- _Directions for this task_
Please filter the data below down to the lines holding the string "contém".

Provided entries START

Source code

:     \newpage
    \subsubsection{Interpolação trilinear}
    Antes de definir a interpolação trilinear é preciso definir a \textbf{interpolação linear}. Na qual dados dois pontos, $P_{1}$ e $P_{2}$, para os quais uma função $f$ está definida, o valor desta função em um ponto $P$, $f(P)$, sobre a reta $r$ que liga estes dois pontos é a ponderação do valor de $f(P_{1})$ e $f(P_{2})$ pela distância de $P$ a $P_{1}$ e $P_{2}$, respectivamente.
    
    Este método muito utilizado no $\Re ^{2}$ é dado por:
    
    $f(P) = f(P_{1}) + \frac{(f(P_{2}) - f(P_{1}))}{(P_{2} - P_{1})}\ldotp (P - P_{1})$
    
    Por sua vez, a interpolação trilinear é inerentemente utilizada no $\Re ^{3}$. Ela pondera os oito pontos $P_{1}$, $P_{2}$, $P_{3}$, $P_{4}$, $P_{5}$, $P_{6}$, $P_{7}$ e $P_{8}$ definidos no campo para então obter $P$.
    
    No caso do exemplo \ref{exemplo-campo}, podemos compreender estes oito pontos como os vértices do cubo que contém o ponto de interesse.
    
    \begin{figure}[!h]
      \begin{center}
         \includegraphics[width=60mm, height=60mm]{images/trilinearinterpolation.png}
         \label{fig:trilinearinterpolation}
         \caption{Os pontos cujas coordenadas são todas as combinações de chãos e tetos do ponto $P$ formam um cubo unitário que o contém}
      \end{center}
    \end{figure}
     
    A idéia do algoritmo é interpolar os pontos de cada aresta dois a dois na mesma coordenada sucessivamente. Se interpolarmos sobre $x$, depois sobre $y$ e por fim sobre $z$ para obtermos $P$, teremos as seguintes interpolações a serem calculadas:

Provided entries END

- _Solution for this exercise_
    No caso do exemplo \ref{exemplo-campo}, podemos compreender estes oito pontos como os vértices do cubo que contém o ponto de interesse.
         \caption{Os pontos cujas coordenadas são todas as combinações de chãos e tetos do ponto $P$ formam um cubo unitário que o contém}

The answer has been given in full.